PROBLEM TO WORK ON
Only the lines of the data below from the one with "Écrans Nokia" through the one with "Se connecter" are wanted. Repeat them exactly.

INPUT RECORDS
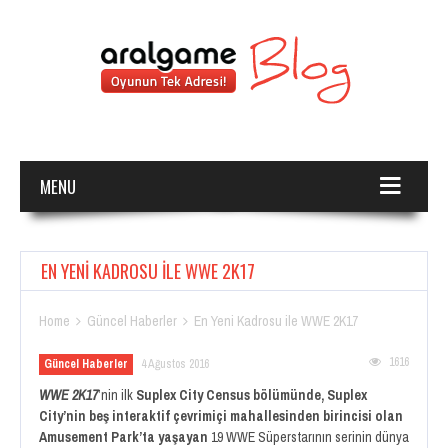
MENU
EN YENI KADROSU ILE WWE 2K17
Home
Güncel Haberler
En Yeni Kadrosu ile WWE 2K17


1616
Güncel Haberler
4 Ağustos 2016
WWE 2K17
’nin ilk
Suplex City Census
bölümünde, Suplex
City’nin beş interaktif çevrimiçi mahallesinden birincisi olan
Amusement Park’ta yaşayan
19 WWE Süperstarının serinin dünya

* * *

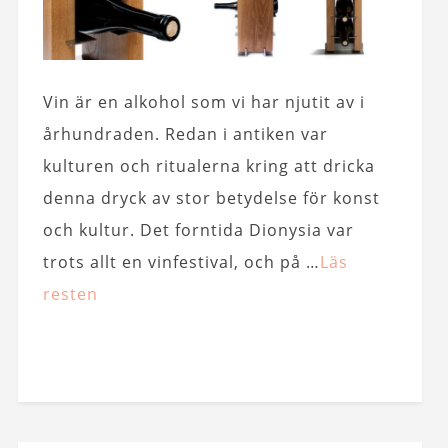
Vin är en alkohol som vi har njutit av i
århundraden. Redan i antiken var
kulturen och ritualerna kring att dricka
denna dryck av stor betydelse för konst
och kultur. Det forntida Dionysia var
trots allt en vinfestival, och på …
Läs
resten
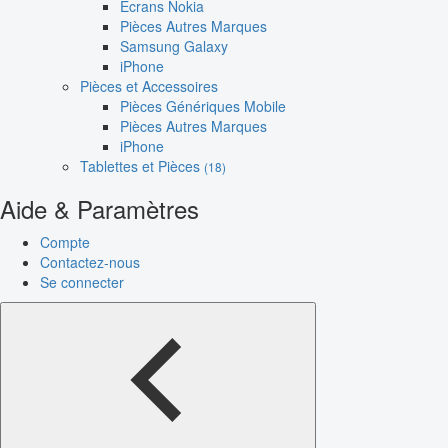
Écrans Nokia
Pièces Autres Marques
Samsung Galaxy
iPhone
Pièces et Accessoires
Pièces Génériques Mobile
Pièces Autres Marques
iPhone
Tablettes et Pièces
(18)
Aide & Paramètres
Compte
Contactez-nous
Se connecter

---

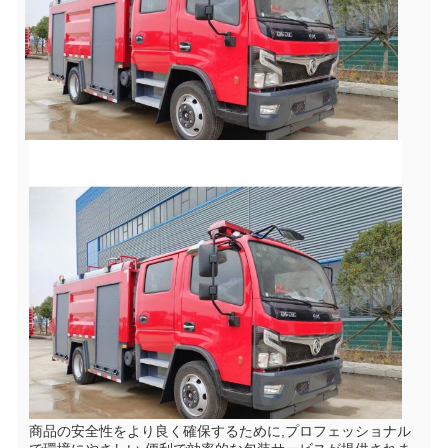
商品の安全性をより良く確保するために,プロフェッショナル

REPLY TO THE TASK
Écrans Nokia
Pièces Autres Marques
Samsung Galaxy
iPhone
Pièces et Accessoires
Pièces Génériques Mobile
Pièces Autres Marques
iPhone
Tablettes et Pièces
(18)
Aide & Paramètres
Compte
Contactez-nous
Se connecter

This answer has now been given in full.